Throttled

“So what did he say?” Georgia asked when I dragged her into the bathroom.

Telling Reid that I didn’t want to hear his apology and that I’d moved on should have been liberating, especially after all the nights I cried myself to sleep after he left, but it wasn’t. I’d waited years to give him a piece of my mind, but when push came to shove I couldn’t say that I hated him for what he’d done. Not when he looked at me the way he did. The regret and sincerity on his face had pulled the rug right out from underneath me. As easy as it would have been to forgive him, I had more pride than that. I mustered up the best “I’ve moved on” speech I could manage and left him on the sidewalk.

“He tried to apologize,” I told her. I felt the tears welling in my eyes and I knew if I blinked it would be game over. I’d start crying. Then Georgia would cry because I was. Then we’d be a couple of nut jobs crying in the bathroom together. I touched the corners of my eyes and tried to push back my emotions. “I told him it was too late for apologies and that we shouldn’t waste our time talking about it.”

“You didn’t even let him say he was sorry?”

“Honestly,” I sighed, “I’m not really sure what he said exactly. All I know is that it’s hard to talk to him and I don’t have the energy to revisit the past, G. I just want him to stay away from me and let me live the life I’ve been living. There’s a lot of baggage I’m not even close to being ready to unpack.” If Georgia even knew half of what it had been like when Reid left she wouldn’t be so quick to root for a reconciliation.
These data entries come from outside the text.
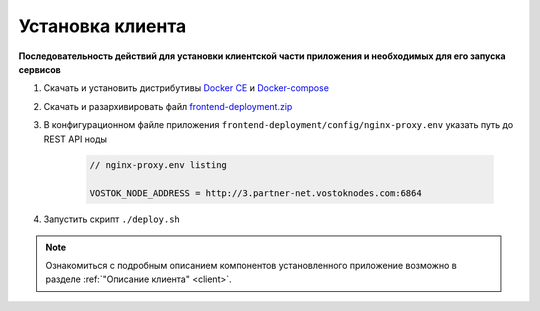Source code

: .. _install-client:

Установка клиента
==============================

**Последовательность действий для установки клиентской части приложения и необходимых для его запуска сервисов**

1. Скачать и установить дистрибутивы `Docker CE <https://docs.docker.com/install/linux/docker-ce/ubuntu/>`_ и `Docker-compose <https://docs.docker.com/compose/install/>`_
2. Скачать и разархивировать файл `frontend-deployment.zip <https://github.com/vostokplatform/Vostok-Releases/releases>`_
3. В конфигурационном файле приложения ``frontend-deployment/config/nginx-proxy.env`` указать путь до REST API ноды

    .. code:: js 
        
        // nginx-proxy.env listing 
        
        VOSTOK_NODE_ADDRESS = http://3.partner-net.vostoknodes.com:6864

4. Запустить скрипт ``./deploy.sh``

.. note:: Ознакомиться с подробным описанием компонентов установленного приложение возможно в разделе :ref:`"Описание клиента" <client>`.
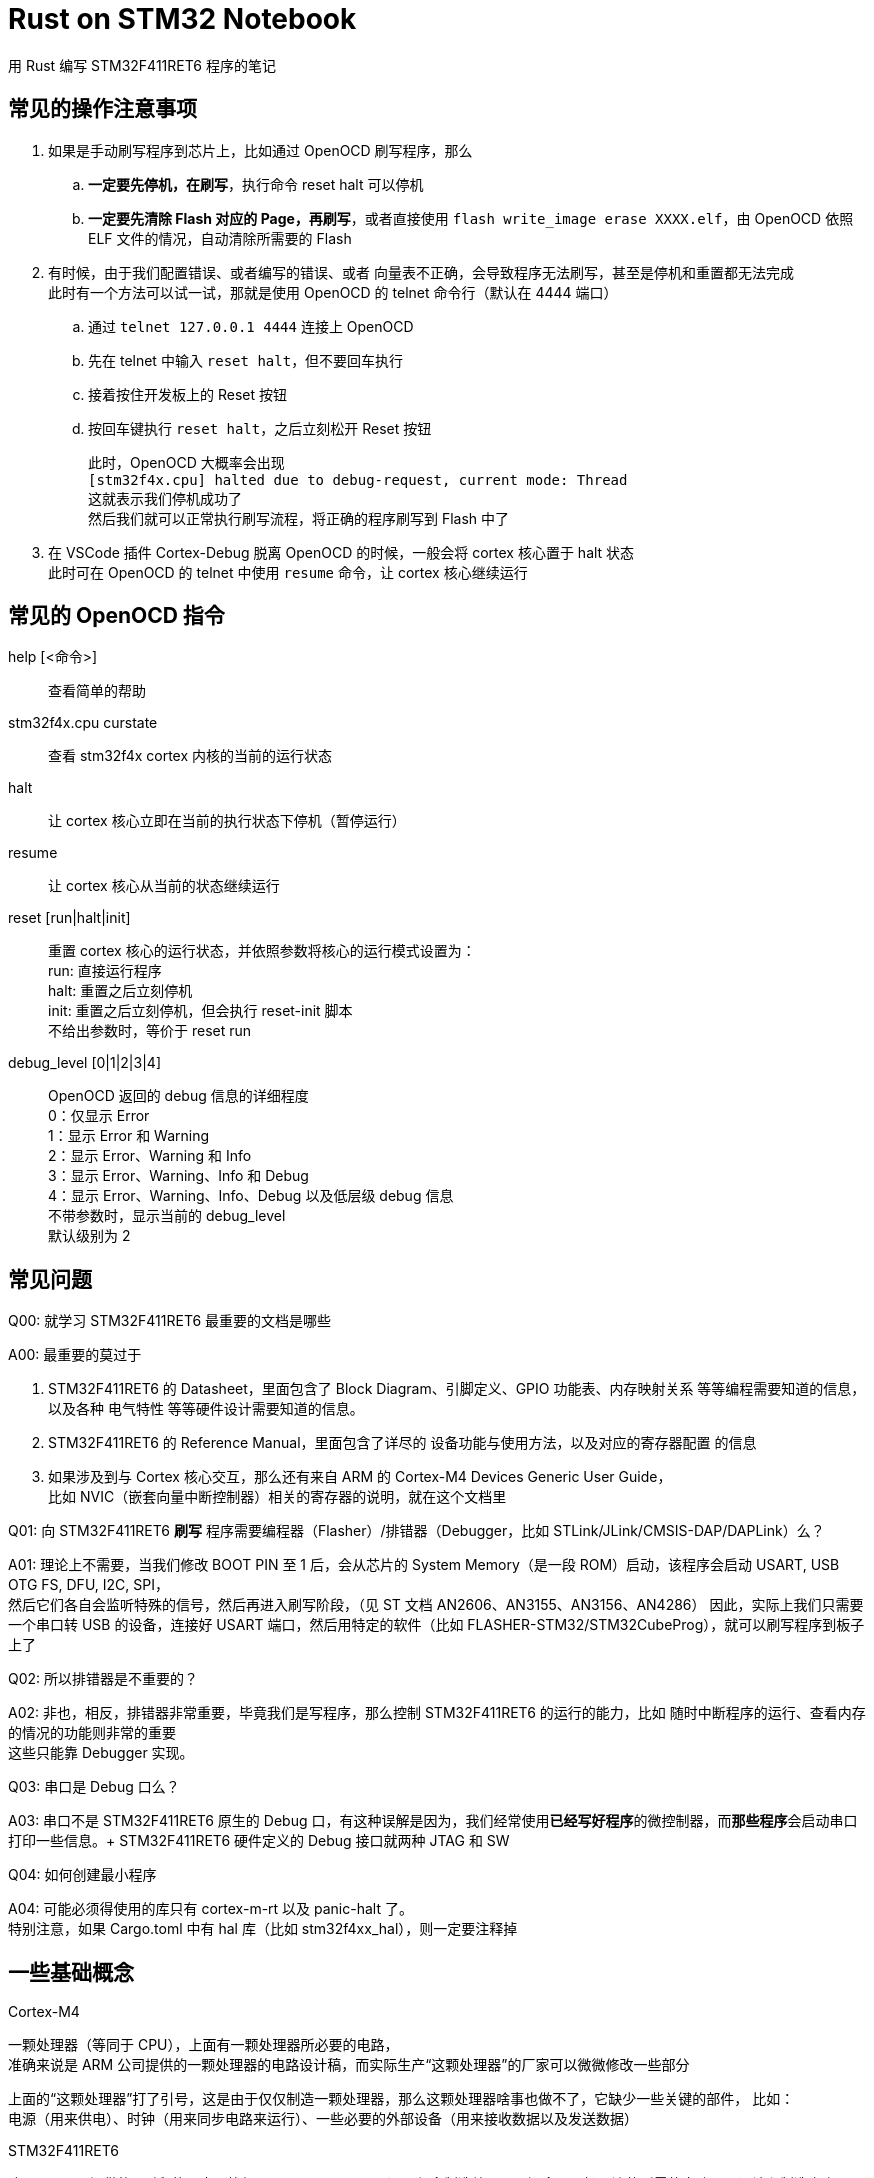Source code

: = Rust on STM32 Notebook

用 Rust 编写 STM32F411RET6 程序的笔记

== 常见的操作注意事项

. 如果是手动刷写程序到芯片上，比如通过 OpenOCD 刷写程序，那么
.. **一定要先停机，在刷写**，执行命令 reset halt 可以停机
.. **一定要先清除 Flash 对应的 Page，再刷写**，或者直接使用 `flash write_image erase XXXX.elf`，由 OpenOCD 依照 ELF 文件的情况，自动清除所需要的 Flash

. 有时候，由于我们配置错误、或者编写的错误、或者 向量表不正确，会导致程序无法刷写，甚至是停机和重置都无法完成 +
此时有一个方法可以试一试，那就是使用 OpenOCD 的 telnet 命令行（默认在 4444 端口）
.. 通过 `telnet 127.0.0.1 4444` 连接上 OpenOCD
.. 先在 telnet 中输入 `reset halt`，但不要回车执行
.. 接着按住开发板上的 Reset 按钮
.. 按回车键执行 `reset halt`，之后立刻松开 Reset 按钮
+
此时，OpenOCD 大概率会出现 +
`[stm32f4x.cpu] halted due to debug-request, current mode: Thread` +
这就表示我们停机成功了 +
然后我们就可以正常执行刷写流程，将正确的程序刷写到 Flash 中了

. 在 VSCode 插件 Cortex-Debug 脱离 OpenOCD 的时候，一般会将 cortex 核心置于 halt 状态 +
此时可在 OpenOCD 的 telnet 中使用 `resume` 命令，让 cortex 核心继续运行

== 常见的 OpenOCD 指令

help [<命令>]::
查看简单的帮助

stm32f4x.cpu curstate::
查看 stm32f4x cortex 内核的当前的运行状态

halt::
让 cortex 核心立即在当前的执行状态下停机（暂停运行）

resume::
让 cortex 核心从当前的状态继续运行

reset [run|halt|init]::
重置 cortex 核心的运行状态，并依照参数将核心的运行模式设置为： +
run: 直接运行程序 +
halt: 重置之后立刻停机 +
init: 重置之后立刻停机，但会执行 reset-init 脚本 +
不给出参数时，等价于 reset run

debug_level [0|1|2|3|4]::
OpenOCD 返回的 debug 信息的详细程度 +
0：仅显示 Error +
1：显示 Error 和 Warning +
2：显示 Error、Warning 和 Info +
3：显示 Error、Warning、Info 和 Debug +
4：显示 Error、Warning、Info、Debug 以及低层级 debug 信息 +
不带参数时，显示当前的 debug_level +
默认级别为 2

== 常见问题

Q00: 就学习 STM32F411RET6 最重要的文档是哪些

A00: 最重要的莫过于

1. STM32F411RET6 的 Datasheet，里面包含了 Block Diagram、引脚定义、GPIO 功能表、内存映射关系 等等编程需要知道的信息，以及各种 电气特性 等等硬件设计需要知道的信息。

2. STM32F411RET6 的 Reference Manual，里面包含了详尽的 设备功能与使用方法，以及对应的寄存器配置 的信息

3. 如果涉及到与 Cortex 核心交互，那么还有来自 ARM 的 Cortex-M4 Devices Generic User Guide， +
比如 NVIC（嵌套向量中断控制器）相关的寄存器的说明，就在这个文档里


Q01: 向 STM32F411RET6 **刷写** 程序需要编程器（Flasher）/排错器（Debugger，比如 STLink/JLink/CMSIS-DAP/DAPLink）么？

A01: 理论上不需要，当我们修改 BOOT PIN 至 1 后，会从芯片的 System Memory（是一段 ROM）启动，该程序会启动 USART, USB OTG FS, DFU, I2C, SPI， +
然后它们各自会监听特殊的信号，然后再进入刷写阶段，（见 ST 文档 AN2606、AN3155、AN3156、AN4286）
因此，实际上我们只需要一个串口转 USB 的设备，连接好 USART 端口，然后用特定的软件（比如 FLASHER-STM32/STM32CubeProg），就可以刷写程序到板子上了

Q02: 所以排错器是不重要的？

A02: 非也，相反，排错器非常重要，毕竟我们是写程序，那么控制 STM32F411RET6 的运行的能力，比如 随时中断程序的运行、查看内存的情况的功能则非常的重要 +
这些只能靠 Debugger 实现。

Q03: 串口是 Debug 口么？

A03: 串口不是 STM32F411RET6 原生的 Debug 口，有这种误解是因为，我们经常使用**已经写好程序**的微控制器，而**那些程序**会启动串口打印一些信息。+
STM32F411RET6 硬件定义的 Debug 接口就两种 JTAG 和 SW

Q04: 如何创建最小程序

A04: 可能必须得使用的库只有 cortex-m-rt 以及 panic-halt 了。 +
特别注意，如果 Cargo.toml 中有 hal 库（比如 stm32f4xx_hal），则一定要注释掉

== 一些基础概念

Cortex-M4

一颗处理器（等同于 CPU），上面有一颗处理器所必要的电路， +
准确来说是 ARM 公司提供的一颗处理器的电路设计稿，而实际生产“这颗处理器”的厂家可以微微修改一些部分

上面的“这颗处理器”打了引号，这是由于仅仅制造一颗处理器，那么这颗处理器啥事也做不了，它缺少一些关键的部件， 比如： +
电源（用来供电）、时钟（用来同步电路来运行）、一些必要的外部设备（用来接收数据以及发送数据）

STM32F411RET6

购买了 ARM 提供的“图纸”的厂家（比如 STMicroelectronics）不仅会制造处理器，还会一同把周边的所需的电路一同设计和制造出来。 +
而且，由于制造出来的芯片已经包含了 处理器、电源、时钟、基本 IO 等等功能，是一个较为完整的系统，且它们还都封装在一个芯片里， +
这种芯片又称为 片上系统（System on Chip），英文简称 SoC。

我们手上的 STM32F411RET6 就是这颗 SoC 的名称，就是那个在电路板上黑色的大方块，上面会写着 STM32F411RET6 的字样

开发板 / 最小板 / 核心板

而要让这颗 SoC 成功启动，并与我们现有的其它系统交互，它还需要一些简单的外部电路， +
这部分电路就可以交由我们自己设计制造，或者交由 开发板/核心板 制造商制造， +
最后我们大概率会获得一个块带着 SoC，有一些外周电路，并可能具有 Micro USB 口的 电路板

ARMv7E-M

是 Cortex-M4 处理器所属的指令集架构，同属该架构的处理器还有 Cortex-M7 +
这个指令集架构实际上是 ARMv7-M 的一个扩展架构，前者比后者多了 DSP 相关的指令和电路

thumbv7em

Cortex-M4 所使用的指令集的名称， +
该名称可以简单拆解为两个部分 thumb 和 v7em，前者是 ARM 推出的用于微控制器的指令集 thumb，后者则直接截取自指令集架构的后三个字母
“I’m sorry that I called them over to the table,” she said, wrapping her arms around me. “I should have known it would be uncomfortable for you. I really thought it would help for you to talk to him.”

“It’s fine.” I hugged her back. “Can we please just go back out there and act like he’s not even here?”

“Of course,” she promised, dropping her arms from around me and taking her hand in mine. “I’ll do whatever you want.”

“I want to drink.”

“Done,” she said, as we made our way back to the table. I didn’t even have to look at him to know Reid was still in the building. I could feel his eyes on me, and as much as a part of me wanted to tell him that I didn’t hate him, I couldn’t. I would not let myself be vulnerable to him again.

Three months.

I’d made it seven years pretending he didn’t exist, I could keep doing it. I was suddenly very understanding of the “out of sight, out of mind” concept. It was easy to ignore his existence when he was gone, but here, standing in the same room as me, it wasn’t that simple. He was drinking and laughing with his friends and letting Tally Westbrook hang all over him. Tally was a year younger than me and a typical Halstead barfly, out every night and went home with whoever would buy her the most drinks.

I should have known that he’d immediately seek out someone to replenish the ego I was sure I’d knocked down after our conversation. I’d meant to hurt him with my words, or at least wound him, but it had backfired. Typical Reid behavior, he sought out comfort after a loss. Anytime he lost a race, he’d beat himself up until I managed to convince him that he was a great rider. Pissed me off now that I thought about it. He was probably doing it on purpose back then just like he was now. He knew he was great. He just loved people fawning over him. Fucking asshole.